━━ Selected excerpt
Brute Force Hardware versus Tuning

Every now and then, the question is asked “When will servers be powerful enough that performance tuning will not be necessary.” Sometimes I get the impression this was posed not on technical grounds, but rather that ISVs and CIOs don’t like performance specialists. Fortunately (for me) it does not appear that this will ever happen for two principal reasons: 1) hardware and tuning contribute in such completely different aspects that neither can be ignored, and 2) multi-core processors actually introduce new tuning requirements and strategies.

On the hardware side, performance improves over time with 1) processor compute capability, in terms of both single core and system aggregate performance, 2) memory capacity and 3) storage IO performance. Tuning largely involves the three categories: 1) improving the execution plans of top resource consuming queries, 2) balancing avoidable compiles and recompiles of high volume queries with having the right execution plan, 3) managing deadlocks, blocking and various resource bottlenecks.

In the past, processor performance increased roughly 40% per year at the single core level. Since the 2005 time frame, processor performance has increased mostly with increasing number of cores per socket than at the single core level. Over the last six years, single core performance has roughly doubled. However, the total aggregate performance of recent generation microprocessors is truly impressive. In the past, mainstay database servers had 2-4 processor cores. Today, processors with six or eight core are standard and the server system itself might have between 12 to 32 cores. The current AMD Opteron processors have 12 cores on 2 die in one socket, but the aggregate performance at the socket level seems to be comparable to the Intel Xeon with 6 cores.
━━━━
━━ Supplied entries
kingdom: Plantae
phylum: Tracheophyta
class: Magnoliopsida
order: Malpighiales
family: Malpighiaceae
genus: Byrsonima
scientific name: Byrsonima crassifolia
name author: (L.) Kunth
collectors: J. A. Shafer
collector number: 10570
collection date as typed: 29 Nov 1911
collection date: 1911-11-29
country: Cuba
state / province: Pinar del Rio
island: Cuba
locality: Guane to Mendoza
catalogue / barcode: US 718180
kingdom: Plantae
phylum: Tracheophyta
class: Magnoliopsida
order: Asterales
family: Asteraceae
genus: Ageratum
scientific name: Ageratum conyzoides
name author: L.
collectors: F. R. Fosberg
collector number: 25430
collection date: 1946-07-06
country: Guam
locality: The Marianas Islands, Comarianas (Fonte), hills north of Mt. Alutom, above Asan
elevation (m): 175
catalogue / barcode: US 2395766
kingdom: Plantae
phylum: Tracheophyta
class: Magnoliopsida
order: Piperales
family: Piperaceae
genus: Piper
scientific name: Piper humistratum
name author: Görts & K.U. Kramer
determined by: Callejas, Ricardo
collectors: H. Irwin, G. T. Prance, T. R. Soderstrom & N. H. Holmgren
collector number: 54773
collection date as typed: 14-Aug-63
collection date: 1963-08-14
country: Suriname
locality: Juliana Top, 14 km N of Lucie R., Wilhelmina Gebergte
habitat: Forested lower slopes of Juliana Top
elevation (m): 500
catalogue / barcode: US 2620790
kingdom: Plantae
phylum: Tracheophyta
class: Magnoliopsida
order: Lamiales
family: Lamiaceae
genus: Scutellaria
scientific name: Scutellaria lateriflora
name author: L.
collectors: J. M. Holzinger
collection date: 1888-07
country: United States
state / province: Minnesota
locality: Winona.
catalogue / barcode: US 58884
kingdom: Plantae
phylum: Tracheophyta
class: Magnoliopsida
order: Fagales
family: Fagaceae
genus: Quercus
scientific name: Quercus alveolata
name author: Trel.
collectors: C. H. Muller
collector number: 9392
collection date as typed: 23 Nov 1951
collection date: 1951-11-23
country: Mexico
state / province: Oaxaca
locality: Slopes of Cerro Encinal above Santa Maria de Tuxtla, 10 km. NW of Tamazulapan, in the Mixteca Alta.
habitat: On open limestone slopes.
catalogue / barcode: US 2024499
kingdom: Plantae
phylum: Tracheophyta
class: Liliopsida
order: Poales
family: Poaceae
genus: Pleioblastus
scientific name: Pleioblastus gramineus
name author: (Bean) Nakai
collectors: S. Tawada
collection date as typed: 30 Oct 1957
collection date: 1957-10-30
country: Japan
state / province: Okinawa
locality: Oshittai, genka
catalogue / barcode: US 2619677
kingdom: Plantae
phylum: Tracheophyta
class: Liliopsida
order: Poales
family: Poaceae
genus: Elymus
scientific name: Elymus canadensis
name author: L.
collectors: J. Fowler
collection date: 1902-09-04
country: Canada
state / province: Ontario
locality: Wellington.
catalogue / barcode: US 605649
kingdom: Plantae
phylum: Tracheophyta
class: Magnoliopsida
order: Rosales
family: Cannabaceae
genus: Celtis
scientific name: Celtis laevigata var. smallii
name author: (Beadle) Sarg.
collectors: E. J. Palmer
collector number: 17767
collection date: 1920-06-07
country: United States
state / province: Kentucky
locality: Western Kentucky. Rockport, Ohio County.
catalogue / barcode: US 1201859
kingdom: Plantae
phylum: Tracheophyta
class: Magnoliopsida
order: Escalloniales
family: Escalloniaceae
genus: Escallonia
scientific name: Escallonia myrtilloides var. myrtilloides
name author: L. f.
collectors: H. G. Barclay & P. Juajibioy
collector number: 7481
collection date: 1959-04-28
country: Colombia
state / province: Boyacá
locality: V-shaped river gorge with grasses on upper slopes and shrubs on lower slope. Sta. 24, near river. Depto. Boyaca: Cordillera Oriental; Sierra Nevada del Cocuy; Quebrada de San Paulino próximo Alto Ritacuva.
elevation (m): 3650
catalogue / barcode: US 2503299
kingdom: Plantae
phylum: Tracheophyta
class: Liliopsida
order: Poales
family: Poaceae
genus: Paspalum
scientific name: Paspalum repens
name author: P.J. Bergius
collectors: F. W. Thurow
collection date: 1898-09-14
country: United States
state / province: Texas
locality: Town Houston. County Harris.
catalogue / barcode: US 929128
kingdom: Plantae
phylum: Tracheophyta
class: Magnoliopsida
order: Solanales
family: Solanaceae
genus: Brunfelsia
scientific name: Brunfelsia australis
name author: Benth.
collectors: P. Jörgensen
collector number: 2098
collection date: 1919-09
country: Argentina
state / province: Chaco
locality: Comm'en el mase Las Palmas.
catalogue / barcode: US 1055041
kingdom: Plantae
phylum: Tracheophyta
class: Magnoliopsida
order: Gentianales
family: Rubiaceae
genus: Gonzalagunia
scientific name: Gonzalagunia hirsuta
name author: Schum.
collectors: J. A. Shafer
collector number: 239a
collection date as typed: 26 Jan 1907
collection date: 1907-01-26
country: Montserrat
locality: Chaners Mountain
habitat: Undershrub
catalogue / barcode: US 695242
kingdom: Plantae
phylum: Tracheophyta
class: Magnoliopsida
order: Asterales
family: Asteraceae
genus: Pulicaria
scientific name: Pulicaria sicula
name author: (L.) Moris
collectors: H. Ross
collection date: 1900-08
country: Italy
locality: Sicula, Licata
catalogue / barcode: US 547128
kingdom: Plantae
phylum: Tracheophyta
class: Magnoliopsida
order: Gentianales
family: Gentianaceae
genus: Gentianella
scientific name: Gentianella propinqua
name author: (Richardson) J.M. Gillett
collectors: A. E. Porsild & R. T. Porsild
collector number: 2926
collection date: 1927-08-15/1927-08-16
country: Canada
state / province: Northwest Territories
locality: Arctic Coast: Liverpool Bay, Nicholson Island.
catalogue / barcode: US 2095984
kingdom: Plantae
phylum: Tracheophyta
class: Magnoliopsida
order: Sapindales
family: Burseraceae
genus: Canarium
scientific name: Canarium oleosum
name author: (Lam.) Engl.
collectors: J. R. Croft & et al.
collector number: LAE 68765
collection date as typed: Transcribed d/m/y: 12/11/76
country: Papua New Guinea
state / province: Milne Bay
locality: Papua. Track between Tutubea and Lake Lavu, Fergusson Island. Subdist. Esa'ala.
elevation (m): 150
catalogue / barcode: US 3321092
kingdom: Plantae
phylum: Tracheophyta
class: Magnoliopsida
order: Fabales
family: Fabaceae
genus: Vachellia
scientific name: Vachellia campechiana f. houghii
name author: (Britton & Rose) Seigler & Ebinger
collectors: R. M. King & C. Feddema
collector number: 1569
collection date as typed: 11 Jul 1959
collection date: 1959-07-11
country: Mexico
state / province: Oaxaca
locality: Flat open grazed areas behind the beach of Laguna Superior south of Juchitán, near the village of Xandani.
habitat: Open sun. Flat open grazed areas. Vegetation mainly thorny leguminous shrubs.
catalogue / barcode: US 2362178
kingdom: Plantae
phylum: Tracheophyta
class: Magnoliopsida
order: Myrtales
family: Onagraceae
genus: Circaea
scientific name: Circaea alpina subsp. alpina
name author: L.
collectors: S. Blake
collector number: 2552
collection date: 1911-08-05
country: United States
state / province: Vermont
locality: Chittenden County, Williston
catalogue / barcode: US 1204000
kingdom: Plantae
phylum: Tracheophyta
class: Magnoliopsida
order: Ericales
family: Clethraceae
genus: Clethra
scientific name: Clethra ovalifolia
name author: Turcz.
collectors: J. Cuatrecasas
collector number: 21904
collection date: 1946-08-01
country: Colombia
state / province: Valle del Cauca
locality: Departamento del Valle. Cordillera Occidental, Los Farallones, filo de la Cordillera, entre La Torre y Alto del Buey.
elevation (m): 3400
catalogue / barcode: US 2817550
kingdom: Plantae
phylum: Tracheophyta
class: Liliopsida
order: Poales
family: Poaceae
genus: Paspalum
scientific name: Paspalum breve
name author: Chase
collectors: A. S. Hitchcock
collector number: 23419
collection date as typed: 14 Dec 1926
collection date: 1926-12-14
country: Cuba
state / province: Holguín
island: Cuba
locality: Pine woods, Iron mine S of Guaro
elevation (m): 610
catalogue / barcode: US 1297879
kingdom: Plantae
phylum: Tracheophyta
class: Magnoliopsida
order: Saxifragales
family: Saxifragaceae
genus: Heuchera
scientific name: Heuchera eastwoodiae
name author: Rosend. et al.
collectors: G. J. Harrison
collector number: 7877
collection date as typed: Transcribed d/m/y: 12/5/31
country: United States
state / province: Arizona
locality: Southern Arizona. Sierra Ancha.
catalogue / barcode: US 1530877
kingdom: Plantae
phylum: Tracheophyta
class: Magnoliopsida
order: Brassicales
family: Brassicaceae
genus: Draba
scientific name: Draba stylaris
━━━━
What you will do =
• 1. Reproduce the part of the tuning article that begins at the words "In the past, processor" and stops after "with 6 cores.".
• 2. Translate this sentence from the tuning article into Spanish: "Over the last six years, single core performance has roughly doubled."
The entries are not needed for anything here.

Exercise solutions =
• 1.
In the past, processor performance increased roughly 40% per year at the single core level. Since the 2005 time frame, processor performance has increased mostly with increasing number of cores per socket than at the single core level. Over the last six years, single core performance has roughly doubled. However, the total aggregate performance of recent generation microprocessors is truly impressive. In the past, mainstay database servers had 2-4 processor cores. Today, processors with six or eight core are standard and the server system itself might have between 12 to 32 cores. The current AMD Opteron processors have 12 cores on 2 die in one socket, but the aggregate performance at the socket level seems to be comparable to the Intel Xeon with 6 cores.

• 2. En los últimos seis años, el rendimiento de un solo núcleo se ha duplicado aproximadamente.